L’attività d’indagine, condotta dai Carabinieri e coordinata dalla Procura della Repubblica di di Torre Annunziata, di concerto con la Procura della Repubblica presso il Tribunale per minorenni di Napoli, ha consentito di accertare il coinvolgimento dei due arrestati nell’accoltellamento del 15enne I.G., avvenuto lo scorso 3 maggio a Gragnano.


L’esecutore materiale dell’atto criminale, minorenne, è già stato sottoposto a fermo di indiziato di delitto disposto dalla Procura della Repubblica presso il Tribunale per i minorenni di Napoli, convalidato dal GIP di detto Tribunale.

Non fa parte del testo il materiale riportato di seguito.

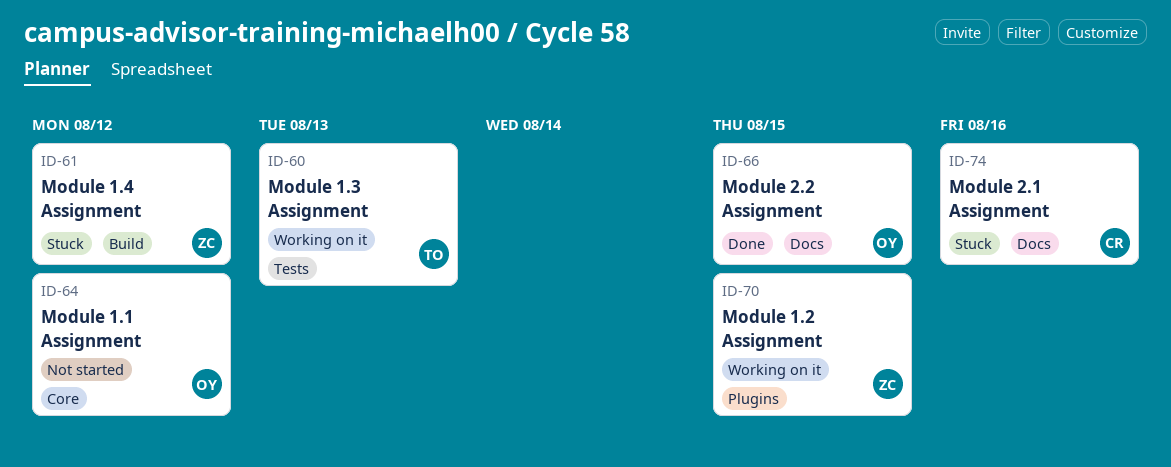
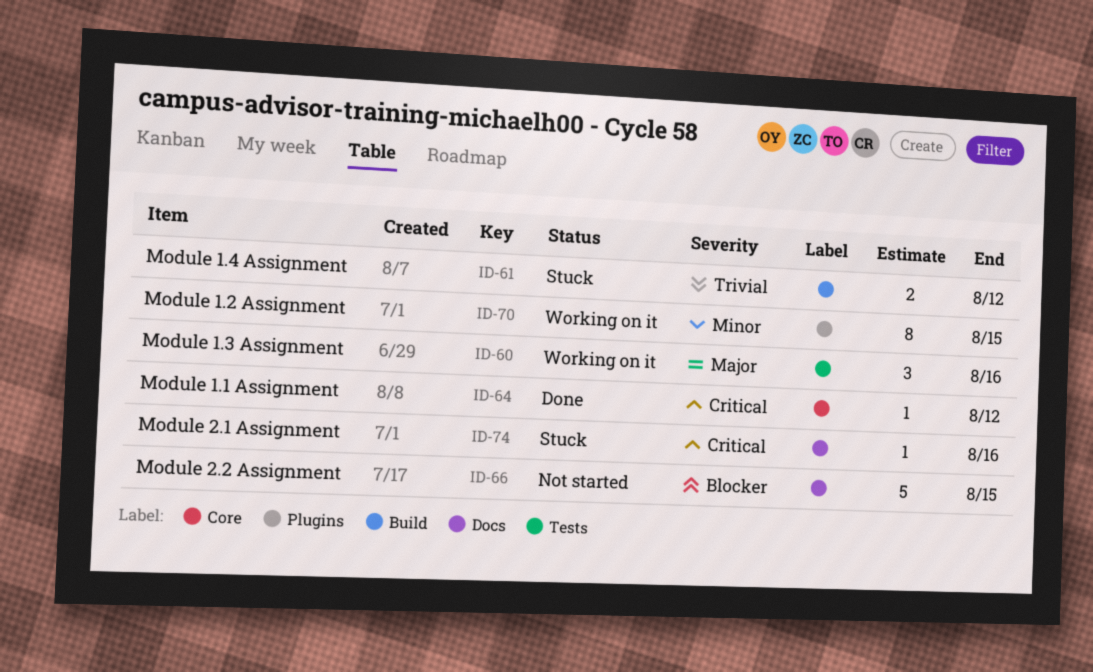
ID-60, due: Aug 13 -> Aug 16
ID-64, status: Not started -> Done
ID-66, status: Done -> Not started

In particolare, le indagini, che si sono giovate delle dichiarazioni concordanti tra quelle acquisite dal ragazzo aggredito e dalle altre persone informate sui fatti e dell’analisi dei filmati dei sistemi di videosorveglianza pubblica e privata, hanno consentito di accertare che uno dei destinatari della misura cautelare, aveva un “conto in sospeso” con la vittima. Ed infatti, avendo avuto la peggio in un precedente litigio con la vittima ed un suo amico, correlato al furto della bicicletta elettrica ai danni di un amico della persona offesa, aveva organizzato una vera e propria spedizione punitiva culminata nell’ accoltellamento di quest’ultima.


Dalle indagini è emerso che gli odierni indagati, unitamente ad almeno altri quattro giovani, tutti minorenni, alla guida di scooter, si erano messi alla ricerca della vittima, e, dopo averla rintracciata, erano scesi dai motocicli e e l’avevano aggredita, percuotendola con calci, pugni e con i caschi che indossavano, per poi colpirla con due coltellate, una al petto e l’altra alla schiena, continuando ad infierire sulla stessa, con calci e pugni, anche mentre era a terra sanguinante.

Espletate le formalità di rito, gli arrestati sono stati associati al carcere di Napoli Poggioreale a disposizione dell’Autorità Giudiziaria.